By: Sonny Zulhuda
Transferring personal data beyond national boundaries has been a point of contention under many data protection laws across the globe. The European Union adopts this restriction that such transfer beyond EU boundaries cannot be done unless to the countries or places which have adequate protection on personal data of individuals.
This rule is associated with the concept of “Data Sovereignty” which says that a country shall not lose a control or sovereignty over the processing of personal data pertaining to data subjects from that country. It also imposes that information which has been stored in digital form is subject to the laws of the country in which it is located. Therefore, a control over trans-border data flow is a form of upholding data sovereignty.
The concept of Data Sovereignty is reflected in the EU Data Protection Directives 1995 recitals whereas:
- cross-border flows of personal data are necessary to the expansion of international trade;
- the protection of individuals guaranteed in the Community by this Directive does not stand in the way of transfers of personal data to third countries which ensure an adequate level of protection;
- the transfer of personal data to a third country which does not ensure an adequate level of protection must be prohibited.
As much as we are concerned with personal data transferred beyond our border, we also appreciate that personal data is inherently needed for the International trade and International cooperation. Hence, when a personal data is subject to trans-border flow, there shall be no discriminatory treatment to the citizen’s personal data despite where it is processed.
Data Localisation Law
This data sovereignty is sometimes confused with the rules of “Data Localisation”, which is totally a different thing. Data localisation laws set forth requirements to keep and store data “locally” (i.e., within national or regional borders), and thus not allowing data users to transfer data beyond borders. Consequently, any foreign party who wishes to collect or process personal data of individuals will be required to establish a local data storage facilities in the country of those individuals.

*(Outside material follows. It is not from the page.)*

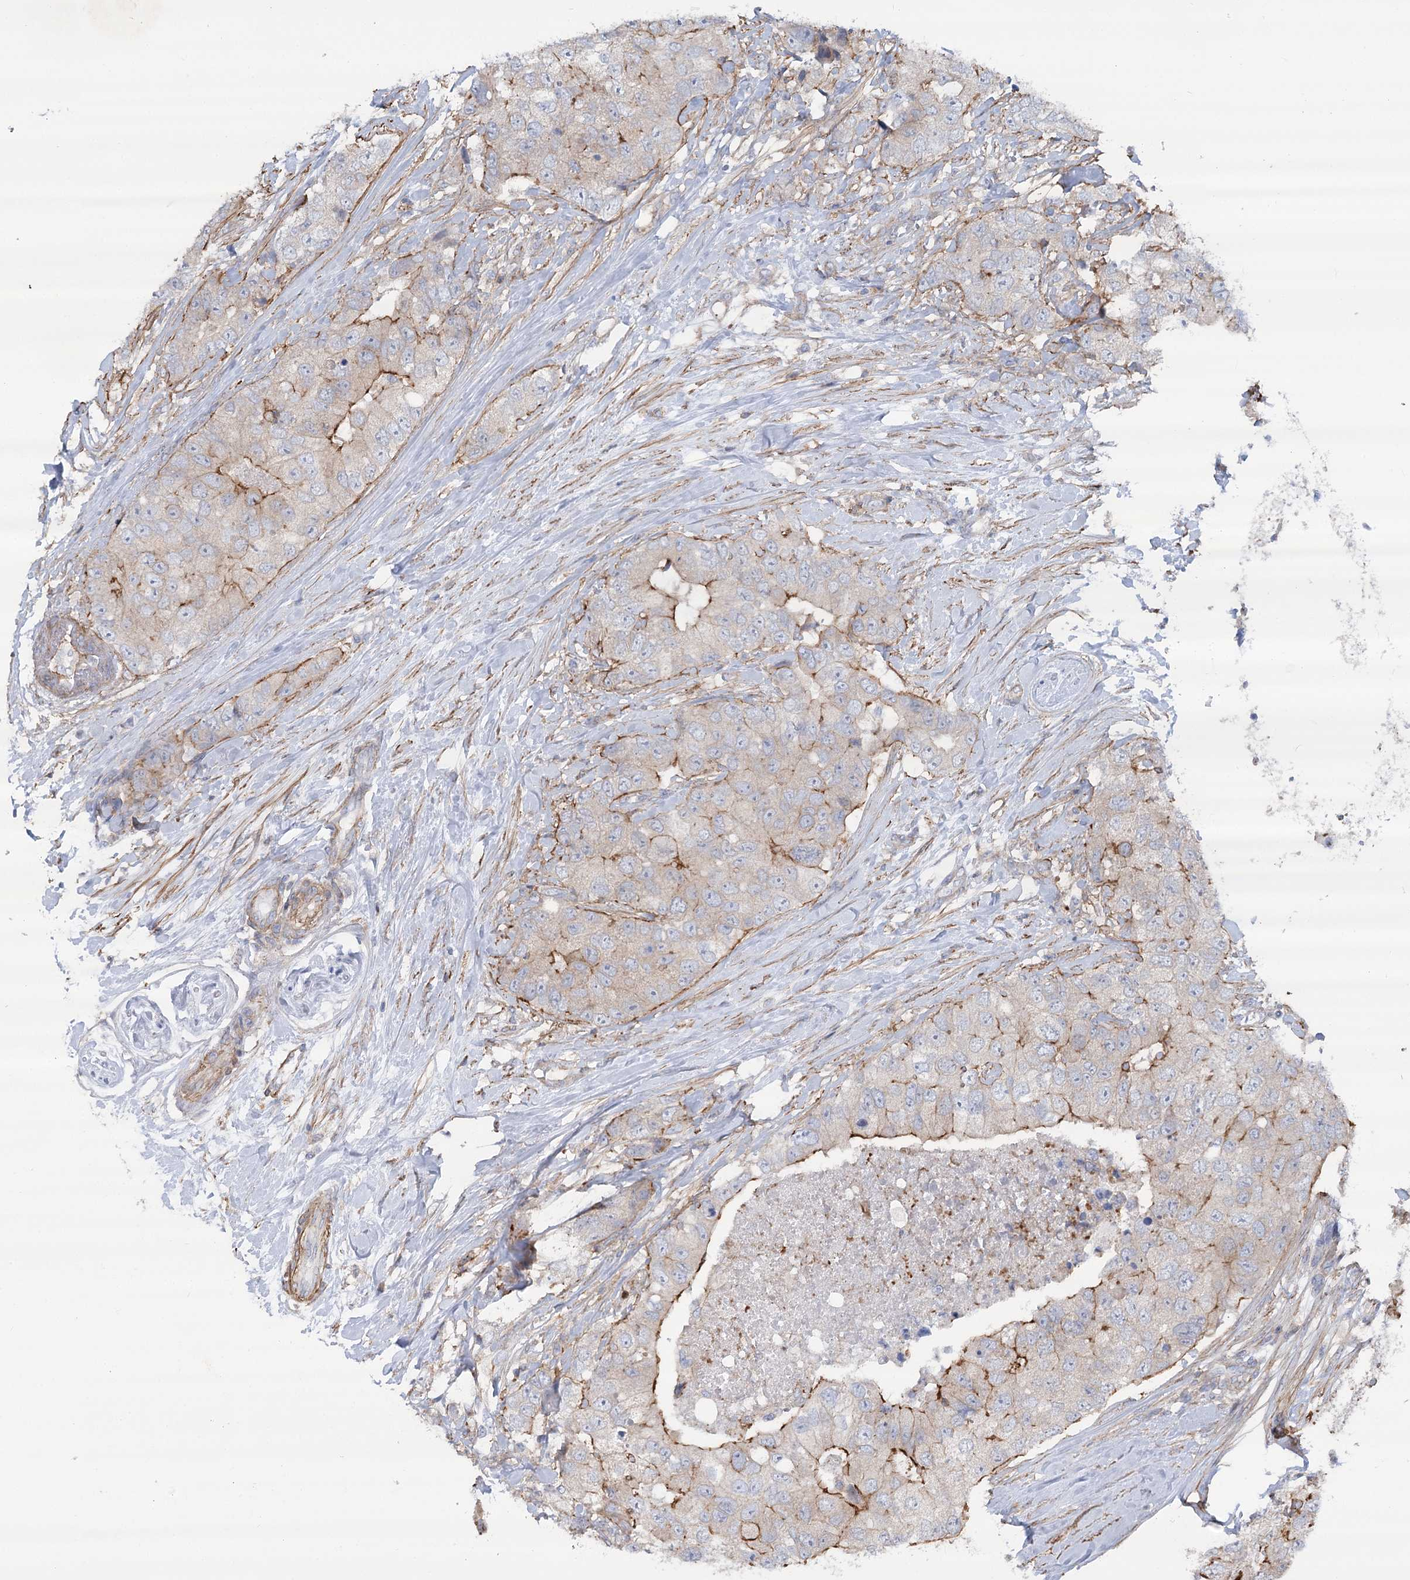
{"staining": {"intensity": "moderate", "quantity": "<25%", "location": "cytoplasmic/membranous"}, "tissue": "breast cancer", "cell_type": "Tumor cells", "image_type": "cancer", "snomed": [{"axis": "morphology", "description": "Duct carcinoma"}, {"axis": "topography", "description": "Breast"}], "caption": "IHC image of human breast invasive ductal carcinoma stained for a protein (brown), which shows low levels of moderate cytoplasmic/membranous staining in approximately <25% of tumor cells.", "gene": "LARP1B", "patient": {"sex": "female", "age": 62}}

A recent development of data localisation laws has been further solicited by the NSA spying revelations (“Snowden’s saga”). Some countries like Russia, South Korea, China, Brazil, and Vietnam were quoted to have some form of data localisation laws in place. This trend, though internationally unpopular, may be increasingly adopted by other countries either in specific or general data processing laws.
The changes will have a huge potential impact on the companies because current data flows, storage, and IT infrastructure and solutions will have to be rethought, e.g. on the provision of cloud services and the need to hire local talents.
Data Sovereignty in Malaysia?
In Malaysia, it is noted that the notion of data sovereignty is reflected in some of the existing legal and policy framework. This includes provisions under the MSC Policy, the Communications and Multimedia Act 1998, National Cyber Security Policy (NCSP) 2006, as well as the Personal Data Protection Act 2010.
- National Policy Objectives of Communications and Multimedia Act 1998: (To) promote a civil society where information-based services will provide the basis of continuing enhancements to the quality of work and life.. (while) Ensure information security and network reliability and integrity.
- NCSP 2006 envisions that Malaysia’s Critical National Information Infrastructure shall be secure, resilient and self-reliant. Infused with a culture of security, it will promote stability, social well-being and wealth creation’.
- PDPA 2010: A data user shall not transfer any personal data of a data subject to a place outside Malaysia unless to such place as specified by the Minister, upon the recommendation of the Commissioner, by notification published in the Gazette.
Section 129(1) of the Personal Data Protection Act (PDPA) 2010 provides that a data user shall not transfer any personal data of a data subject to a place outside Malaysia unless to such place as specified by the Minister, upon the recommendation of the Commissioner, by notification published in the Gazette.
For the purposes of subsection (1), the Minister may specify any place outside Malaysia if— (a) there is in that place in force any law which is substantially similar to this Act, or that serves the same purposes as this Act; or (b) that place ensures an adequate level of protection in relation to the processing of personal data which is at least equivalent to the level of protection afforded by this Act.
It is found that the PDPA 2010 does have a clear stand on the issue of data sovereignty in Malaysia, especially relating to the personal data protection of individuals. Malaysia does not impose any data localisation law for now, neither is it expected that it will have any in near future. The next thing to do is, perhaps, to ensure that there is a clear enforcement of this provision. One emerging question will be whether we should urgently require a Ministerial order on the places outside Malaysia to which data users can transfer personal data to. We shall write about this soon, inshaAllah.